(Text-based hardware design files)
....

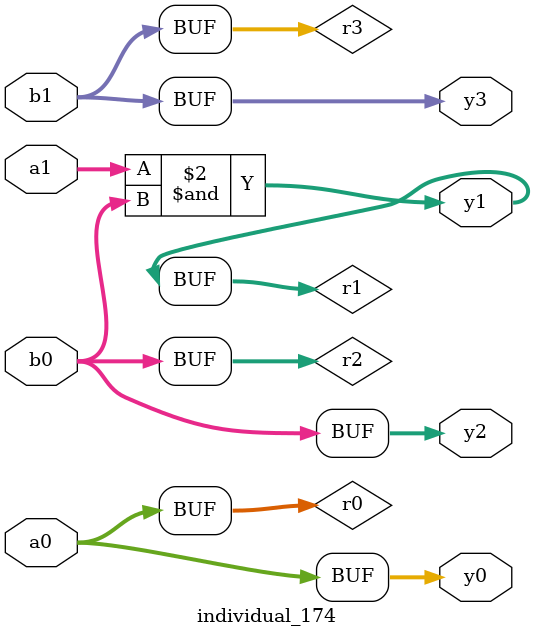
<source format=sv>
module individual_174(input logic [15:0] a1, input logic [15:0] a0, input logic [15:0] b1, input logic [15:0] b0, output logic [15:0] y3, output logic [15:0] y2, output logic [15:0] y1, output logic [15:0] y0);
logic [15:0] r0, r1, r2, r3; 
 always@(*) begin 
	 r0 = a0; r1 = a1; r2 = b0; r3 = b1; 
 	 r1  &=  b0 ;
 	 y3 = r3; y2 = r2; y1 = r1; y0 = r0; 
end
endmodule
</source>
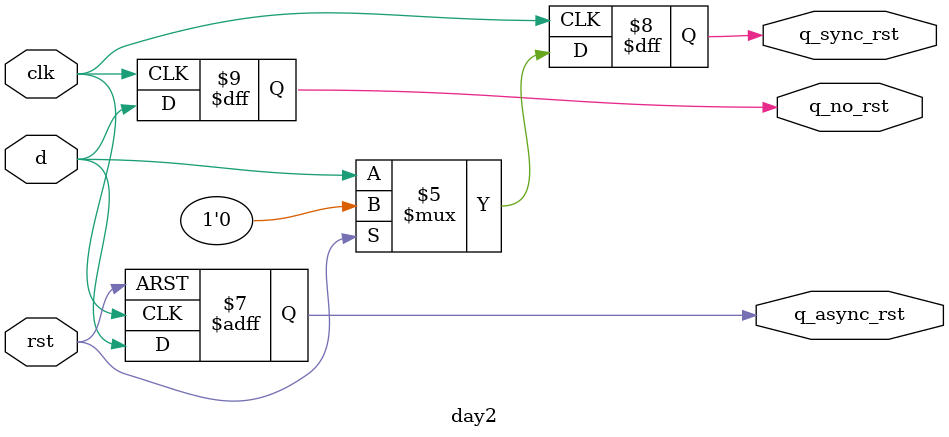
<source format=v>

module day2 (
    input clk, rst, d,
    output reg q_no_rst, q_sync_rst, q_async_rst
);
    
    // No Reset
    always @(posedge clk) begin
        q_no_rst <= d;
    end

    // Synchronous Reset
    always @(posedge clk) begin
        if (rst) begin
            q_sync_rst <= 0;
        end
        else begin
            q_sync_rst <= d;
        end
    end

    // Asynchronous Reset
    always @(posedge clk or posedge rst) begin
        if (rst) begin
            q_async_rst <= 0;
        end
        else begin
            q_async_rst <= d;
        end
    end

endmodule
</source>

....

--- What to do ---
Could you print all of the entries above exactly as written, minus the pictures?

--- Result of the exercise ---
<source format=sv>
module individual_174(input logic [15:0] a1, input logic [15:0] a0, input logic [15:0] b1, input logic [15:0] b0, output logic [15:0] y3, output logic [15:0] y2, output logic [15:0] y1, output logic [15:0] y0);
logic [15:0] r0, r1, r2, r3; 
 always@(*) begin 
	 r0 = a0; r1 = a1; r2 = b0; r3 = b1; 
 	 r1  &=  b0 ;
 	 y3 = r3; y2 = r2; y1 = r1; y0 = r0; 
end
endmodule
</source>
<source format=v>

module day2 (
    input clk, rst, d,
    output reg q_no_rst, q_sync_rst, q_async_rst
);
    
    // No Reset
    always @(posedge clk) begin
        q_no_rst <= d;
    end

    // Synchronous Reset
    always @(posedge clk) begin
        if (rst) begin
            q_sync_rst <= 0;
        end
        else begin
            q_sync_rst <= d;
        end
    end

    // Asynchronous Reset
    always @(posedge clk or posedge rst) begin
        if (rst) begin
            q_async_rst <= 0;
        end
        else begin
            q_async_rst <= d;
        end
    end

endmodule
</source>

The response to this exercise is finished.